Reading text START

Order Description
EPAS 2.1.4 Engage diversity and difference in practice (pb a,b,c, and d)
Cultural Genogram assignment (Signature Assignment): Students will complete a cultural genogram in
order to identify and explore how their own cultural identity can potentially impact their
professional practice. This assignment will assist the student to gain insight into how culture
affects the lives of their future clients.
Cultural Genogram Assignment
Create a genogram of your family, at least three generations in a Microsoft Word document.
Indicate gender by using a circle (female) and square (male). Write in ages (if alive) and date (if
deceased). Use your own relationship symbols as they relate to perceived relationships
(relationships can either be distant or close. Provide me with a key to the symbols: Close,
Distant, Conflicted, Enmeshed and Estranged.
Using symbols fill in ethnic/racial/religion/language/affiliation/disability of the relationships
in your family tree. Also include interethnic/racial, marriages and relationships.
Identify for each generation any interpersonal relationships that are diverse from the family and
the level of interaction with these relationships. Example: close friends, as family members,
distant friends, only at work relationships, etc.

Reading text END
Extracted material START

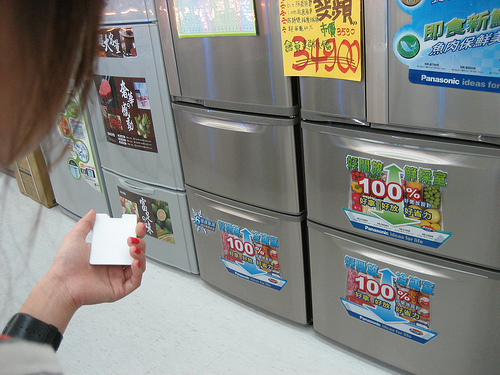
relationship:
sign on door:
[338, 148, 456, 250] [296, 120, 500, 263]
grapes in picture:
[425, 184, 443, 210] [338, 148, 456, 250]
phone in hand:
[86, 201, 141, 271] [45, 200, 158, 314]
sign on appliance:
[338, 148, 456, 250] [155, 0, 499, 375]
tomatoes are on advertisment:
[346, 167, 365, 213] [338, 148, 456, 250]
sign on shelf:
[338, 148, 456, 250] [155, 0, 499, 375]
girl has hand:
[1, 4, 153, 375] [45, 200, 158, 314]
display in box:
[277, 1, 363, 80] [272, 2, 376, 121]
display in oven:
[338, 148, 456, 250] [296, 120, 500, 263]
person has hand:
[1, 4, 153, 375] [45, 200, 158, 314]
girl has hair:
[1, 4, 153, 375] [2, 1, 115, 243]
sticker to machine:
[189, 205, 291, 296] [183, 184, 313, 329]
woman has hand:
[1, 4, 153, 375] [45, 200, 158, 314]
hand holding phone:
[45, 200, 158, 314] [86, 201, 141, 271]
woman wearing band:
[1, 4, 153, 375] [2, 307, 70, 350]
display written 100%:
[338, 148, 456, 250] [355, 171, 430, 206]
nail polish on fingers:
[132, 230, 145, 269] [124, 240, 148, 300]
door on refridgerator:
[85, 22, 198, 279] [68, 1, 202, 281]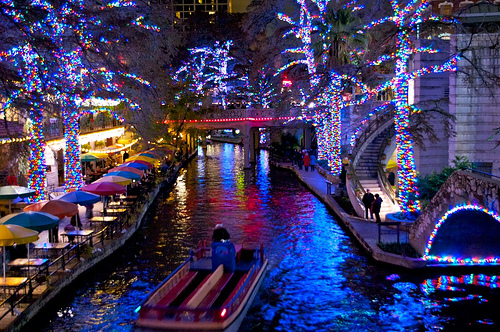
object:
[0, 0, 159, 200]
trees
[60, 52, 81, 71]
lights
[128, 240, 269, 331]
boat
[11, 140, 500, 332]
canal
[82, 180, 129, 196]
umbrellas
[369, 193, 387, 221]
people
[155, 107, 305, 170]
bridge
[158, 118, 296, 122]
light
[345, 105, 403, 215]
stairs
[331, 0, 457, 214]
tree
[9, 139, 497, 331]
water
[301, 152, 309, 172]
lady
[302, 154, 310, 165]
coat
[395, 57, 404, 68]
lights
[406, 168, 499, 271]
entrance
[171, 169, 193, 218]
reflection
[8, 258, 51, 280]
tables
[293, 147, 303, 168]
people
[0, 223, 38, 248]
umbrella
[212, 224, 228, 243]
person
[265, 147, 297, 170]
handrail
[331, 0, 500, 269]
building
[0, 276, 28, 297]
table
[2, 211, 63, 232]
umbrella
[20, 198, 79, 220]
umbrella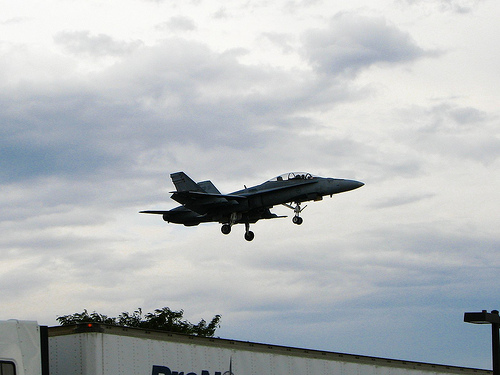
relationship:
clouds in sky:
[2, 1, 499, 373] [2, 0, 499, 368]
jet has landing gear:
[139, 170, 365, 241] [292, 201, 303, 225]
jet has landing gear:
[139, 170, 365, 241] [243, 221, 255, 239]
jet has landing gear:
[139, 170, 365, 241] [222, 214, 236, 234]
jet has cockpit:
[139, 170, 365, 241] [271, 171, 313, 180]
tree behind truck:
[58, 305, 220, 337] [1, 320, 499, 374]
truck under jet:
[1, 320, 499, 374] [139, 170, 365, 241]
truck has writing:
[1, 320, 499, 374] [152, 365, 231, 374]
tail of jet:
[139, 173, 221, 225] [139, 170, 365, 241]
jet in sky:
[139, 170, 365, 241] [2, 0, 499, 368]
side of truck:
[98, 326, 493, 374] [1, 320, 499, 374]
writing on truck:
[152, 365, 231, 374] [1, 320, 499, 374]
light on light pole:
[462, 310, 498, 324] [492, 309, 500, 372]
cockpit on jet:
[271, 171, 313, 180] [139, 170, 365, 241]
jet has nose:
[139, 170, 365, 241] [315, 176, 365, 198]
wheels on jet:
[292, 217, 302, 224] [139, 170, 365, 241]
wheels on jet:
[292, 217, 302, 224] [245, 232, 253, 240]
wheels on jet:
[222, 226, 231, 234] [139, 170, 365, 241]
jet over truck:
[139, 170, 365, 241] [1, 320, 499, 374]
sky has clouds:
[2, 0, 499, 368] [2, 1, 499, 373]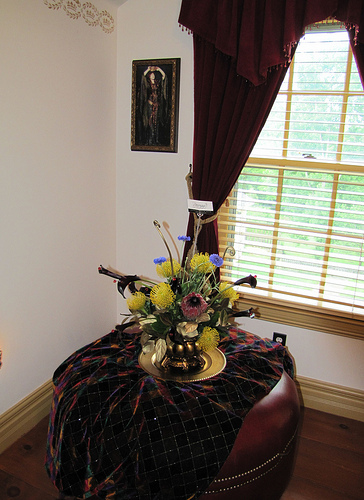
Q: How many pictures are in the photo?
A: One.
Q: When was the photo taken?
A: In the daytime.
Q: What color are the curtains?
A: Red.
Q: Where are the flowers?
A: On a tablecloth.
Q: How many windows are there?
A: One.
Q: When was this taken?
A: During the day.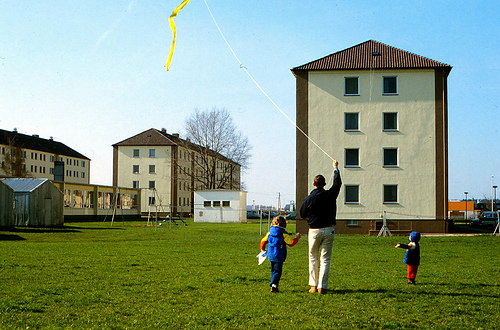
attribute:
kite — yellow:
[159, 0, 193, 74]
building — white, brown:
[289, 36, 452, 234]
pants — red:
[406, 263, 420, 283]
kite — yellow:
[162, 0, 186, 74]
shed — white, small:
[190, 184, 253, 229]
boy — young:
[366, 201, 454, 321]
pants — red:
[399, 257, 429, 283]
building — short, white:
[263, 32, 495, 303]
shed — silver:
[7, 176, 66, 233]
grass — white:
[135, 234, 232, 288]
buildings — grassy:
[0, 128, 252, 225]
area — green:
[4, 230, 498, 322]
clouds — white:
[56, 26, 178, 172]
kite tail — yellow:
[167, 2, 192, 70]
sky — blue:
[3, 1, 490, 215]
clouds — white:
[22, 47, 129, 149]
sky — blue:
[11, 5, 498, 178]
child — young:
[233, 182, 283, 296]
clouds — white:
[12, 69, 107, 138]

Extracted material END

Task brief: According to the cultural genogram assignment above, how many generations must the family genogram show?

Result for this task: At least three generations.